Task item:
Pull out every line below that contains the word "tarmac", and copy each one in full.

Source information:
::::
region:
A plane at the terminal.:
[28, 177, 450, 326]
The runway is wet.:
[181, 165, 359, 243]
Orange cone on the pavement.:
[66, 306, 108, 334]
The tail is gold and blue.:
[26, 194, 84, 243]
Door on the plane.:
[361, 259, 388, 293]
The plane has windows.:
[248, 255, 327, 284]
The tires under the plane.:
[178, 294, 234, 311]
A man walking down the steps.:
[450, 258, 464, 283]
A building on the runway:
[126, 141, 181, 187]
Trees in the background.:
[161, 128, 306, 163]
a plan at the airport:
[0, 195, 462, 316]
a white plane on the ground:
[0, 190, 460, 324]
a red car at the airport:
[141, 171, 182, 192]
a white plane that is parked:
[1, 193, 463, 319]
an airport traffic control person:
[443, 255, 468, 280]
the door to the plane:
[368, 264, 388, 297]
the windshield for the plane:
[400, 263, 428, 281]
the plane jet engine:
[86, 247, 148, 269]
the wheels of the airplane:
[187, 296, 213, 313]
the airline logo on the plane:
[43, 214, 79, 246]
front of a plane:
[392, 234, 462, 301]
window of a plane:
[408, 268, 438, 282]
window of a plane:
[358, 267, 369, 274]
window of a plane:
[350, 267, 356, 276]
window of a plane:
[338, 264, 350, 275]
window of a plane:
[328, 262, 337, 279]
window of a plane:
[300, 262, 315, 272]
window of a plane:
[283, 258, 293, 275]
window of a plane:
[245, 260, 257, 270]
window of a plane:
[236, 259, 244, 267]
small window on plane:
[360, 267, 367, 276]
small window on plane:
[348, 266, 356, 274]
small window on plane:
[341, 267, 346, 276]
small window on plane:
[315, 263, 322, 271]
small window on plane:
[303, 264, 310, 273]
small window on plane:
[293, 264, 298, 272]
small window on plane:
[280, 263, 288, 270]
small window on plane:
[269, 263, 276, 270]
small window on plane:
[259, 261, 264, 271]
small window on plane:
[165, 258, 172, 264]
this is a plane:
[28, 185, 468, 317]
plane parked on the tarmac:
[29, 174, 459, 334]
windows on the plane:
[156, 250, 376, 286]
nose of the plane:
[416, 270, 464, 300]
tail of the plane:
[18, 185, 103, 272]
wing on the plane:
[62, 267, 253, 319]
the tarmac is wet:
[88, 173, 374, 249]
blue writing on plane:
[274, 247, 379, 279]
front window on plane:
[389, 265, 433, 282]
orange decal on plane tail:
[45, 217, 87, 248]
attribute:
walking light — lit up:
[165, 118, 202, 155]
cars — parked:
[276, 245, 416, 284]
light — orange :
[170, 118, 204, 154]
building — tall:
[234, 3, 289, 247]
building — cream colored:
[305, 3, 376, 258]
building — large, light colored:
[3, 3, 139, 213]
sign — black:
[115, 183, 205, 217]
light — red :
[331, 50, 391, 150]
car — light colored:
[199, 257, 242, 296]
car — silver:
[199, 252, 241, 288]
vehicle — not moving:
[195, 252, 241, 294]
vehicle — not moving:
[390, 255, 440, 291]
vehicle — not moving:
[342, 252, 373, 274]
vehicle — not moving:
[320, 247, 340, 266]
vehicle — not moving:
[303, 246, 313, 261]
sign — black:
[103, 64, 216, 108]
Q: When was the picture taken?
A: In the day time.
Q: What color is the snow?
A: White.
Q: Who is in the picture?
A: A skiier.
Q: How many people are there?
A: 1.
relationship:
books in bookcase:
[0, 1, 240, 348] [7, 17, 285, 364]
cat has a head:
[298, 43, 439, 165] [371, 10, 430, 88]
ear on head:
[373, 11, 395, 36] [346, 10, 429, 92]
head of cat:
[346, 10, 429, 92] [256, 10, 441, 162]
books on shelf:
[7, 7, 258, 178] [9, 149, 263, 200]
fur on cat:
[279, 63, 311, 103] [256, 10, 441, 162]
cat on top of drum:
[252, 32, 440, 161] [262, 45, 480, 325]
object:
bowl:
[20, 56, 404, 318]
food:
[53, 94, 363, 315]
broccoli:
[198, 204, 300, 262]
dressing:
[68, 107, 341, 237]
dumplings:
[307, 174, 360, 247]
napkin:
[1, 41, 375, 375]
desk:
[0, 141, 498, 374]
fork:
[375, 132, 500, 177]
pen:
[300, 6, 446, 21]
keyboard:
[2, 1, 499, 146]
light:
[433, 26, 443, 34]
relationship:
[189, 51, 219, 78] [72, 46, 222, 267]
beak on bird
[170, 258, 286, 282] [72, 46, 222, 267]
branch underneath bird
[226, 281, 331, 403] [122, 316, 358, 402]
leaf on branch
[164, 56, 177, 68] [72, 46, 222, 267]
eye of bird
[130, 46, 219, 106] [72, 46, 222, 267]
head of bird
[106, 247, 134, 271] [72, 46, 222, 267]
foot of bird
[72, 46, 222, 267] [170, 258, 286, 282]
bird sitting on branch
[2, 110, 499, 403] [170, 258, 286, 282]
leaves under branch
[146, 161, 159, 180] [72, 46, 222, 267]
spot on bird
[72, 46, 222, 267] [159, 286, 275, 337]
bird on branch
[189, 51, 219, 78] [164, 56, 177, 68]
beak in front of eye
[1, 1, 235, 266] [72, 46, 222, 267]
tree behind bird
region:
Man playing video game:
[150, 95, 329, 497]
::::
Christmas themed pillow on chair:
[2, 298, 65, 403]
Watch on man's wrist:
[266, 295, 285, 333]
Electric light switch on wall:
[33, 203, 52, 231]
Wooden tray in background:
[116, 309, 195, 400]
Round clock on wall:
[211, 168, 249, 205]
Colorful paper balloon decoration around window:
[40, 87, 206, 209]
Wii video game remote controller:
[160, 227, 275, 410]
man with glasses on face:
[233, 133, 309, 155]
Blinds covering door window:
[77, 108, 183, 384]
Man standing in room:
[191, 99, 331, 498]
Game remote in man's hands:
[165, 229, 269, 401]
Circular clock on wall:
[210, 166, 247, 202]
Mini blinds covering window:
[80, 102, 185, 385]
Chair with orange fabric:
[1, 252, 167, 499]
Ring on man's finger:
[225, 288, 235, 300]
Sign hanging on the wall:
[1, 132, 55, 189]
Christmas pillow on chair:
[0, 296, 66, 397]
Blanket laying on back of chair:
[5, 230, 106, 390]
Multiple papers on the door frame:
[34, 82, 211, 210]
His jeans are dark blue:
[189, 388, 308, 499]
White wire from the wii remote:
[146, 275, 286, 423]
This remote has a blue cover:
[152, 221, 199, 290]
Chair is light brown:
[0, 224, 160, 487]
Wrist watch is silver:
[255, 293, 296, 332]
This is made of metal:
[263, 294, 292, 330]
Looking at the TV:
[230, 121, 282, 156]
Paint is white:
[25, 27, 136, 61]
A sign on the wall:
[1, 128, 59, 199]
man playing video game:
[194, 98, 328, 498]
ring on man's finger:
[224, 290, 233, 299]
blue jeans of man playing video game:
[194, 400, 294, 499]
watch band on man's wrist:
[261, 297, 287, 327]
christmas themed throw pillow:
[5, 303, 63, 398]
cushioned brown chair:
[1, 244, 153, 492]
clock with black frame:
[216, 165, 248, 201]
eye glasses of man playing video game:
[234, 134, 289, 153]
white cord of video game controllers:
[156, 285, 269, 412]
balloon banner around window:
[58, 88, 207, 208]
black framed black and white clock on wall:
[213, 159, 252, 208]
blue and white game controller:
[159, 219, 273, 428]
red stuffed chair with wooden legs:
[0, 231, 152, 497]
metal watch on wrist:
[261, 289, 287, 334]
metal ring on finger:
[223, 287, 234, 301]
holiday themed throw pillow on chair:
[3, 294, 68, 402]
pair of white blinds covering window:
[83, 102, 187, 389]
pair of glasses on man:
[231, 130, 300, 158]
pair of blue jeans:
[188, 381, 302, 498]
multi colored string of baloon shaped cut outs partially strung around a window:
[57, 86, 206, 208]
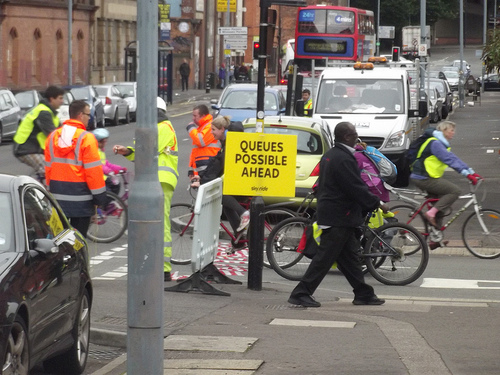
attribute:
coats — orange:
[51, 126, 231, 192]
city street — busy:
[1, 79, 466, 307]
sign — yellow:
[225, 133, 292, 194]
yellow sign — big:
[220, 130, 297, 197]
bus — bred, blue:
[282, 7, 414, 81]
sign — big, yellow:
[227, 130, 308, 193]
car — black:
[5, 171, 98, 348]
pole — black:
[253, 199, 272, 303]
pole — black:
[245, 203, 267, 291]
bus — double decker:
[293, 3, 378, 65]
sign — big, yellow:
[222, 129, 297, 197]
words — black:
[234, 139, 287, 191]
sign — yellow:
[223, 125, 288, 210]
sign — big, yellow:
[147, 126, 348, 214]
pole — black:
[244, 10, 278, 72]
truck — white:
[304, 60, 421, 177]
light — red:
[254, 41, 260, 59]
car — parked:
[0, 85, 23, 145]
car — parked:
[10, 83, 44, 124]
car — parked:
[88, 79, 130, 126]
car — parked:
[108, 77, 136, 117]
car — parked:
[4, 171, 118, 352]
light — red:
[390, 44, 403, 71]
::::
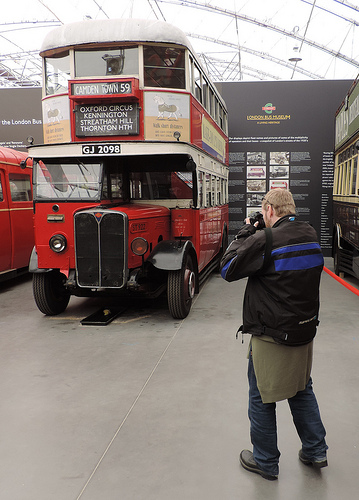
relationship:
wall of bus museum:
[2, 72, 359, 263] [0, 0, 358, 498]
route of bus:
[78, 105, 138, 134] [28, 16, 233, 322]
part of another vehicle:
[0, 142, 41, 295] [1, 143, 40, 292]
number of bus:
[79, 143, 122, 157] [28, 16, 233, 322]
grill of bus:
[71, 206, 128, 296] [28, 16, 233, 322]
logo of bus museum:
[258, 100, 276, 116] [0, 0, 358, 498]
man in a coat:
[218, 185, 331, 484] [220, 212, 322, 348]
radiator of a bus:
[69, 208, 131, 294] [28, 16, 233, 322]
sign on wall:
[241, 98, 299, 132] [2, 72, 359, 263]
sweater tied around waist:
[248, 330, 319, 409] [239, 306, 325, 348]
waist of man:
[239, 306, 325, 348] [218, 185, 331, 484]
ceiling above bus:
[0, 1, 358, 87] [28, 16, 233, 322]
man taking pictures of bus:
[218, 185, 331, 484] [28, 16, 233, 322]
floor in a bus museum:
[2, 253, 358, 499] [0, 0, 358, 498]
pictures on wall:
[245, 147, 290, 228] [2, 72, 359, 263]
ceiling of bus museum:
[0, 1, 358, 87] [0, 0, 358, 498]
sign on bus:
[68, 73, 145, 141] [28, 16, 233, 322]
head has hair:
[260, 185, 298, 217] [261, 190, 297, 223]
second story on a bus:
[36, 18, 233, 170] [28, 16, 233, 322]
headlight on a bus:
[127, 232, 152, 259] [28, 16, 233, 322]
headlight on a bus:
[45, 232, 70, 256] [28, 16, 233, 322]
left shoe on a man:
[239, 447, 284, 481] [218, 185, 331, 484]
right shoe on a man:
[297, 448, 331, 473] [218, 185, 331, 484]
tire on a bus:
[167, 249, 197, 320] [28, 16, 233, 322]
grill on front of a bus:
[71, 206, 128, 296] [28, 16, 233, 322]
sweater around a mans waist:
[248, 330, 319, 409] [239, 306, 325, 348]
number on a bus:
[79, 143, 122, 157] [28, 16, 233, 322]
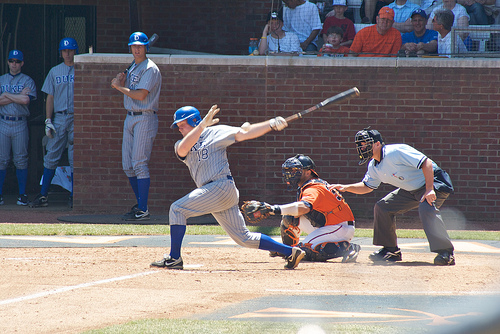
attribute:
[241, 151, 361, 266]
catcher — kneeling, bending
::::
Answer section:
plane parked on the tarmac:
the tarmac is wet:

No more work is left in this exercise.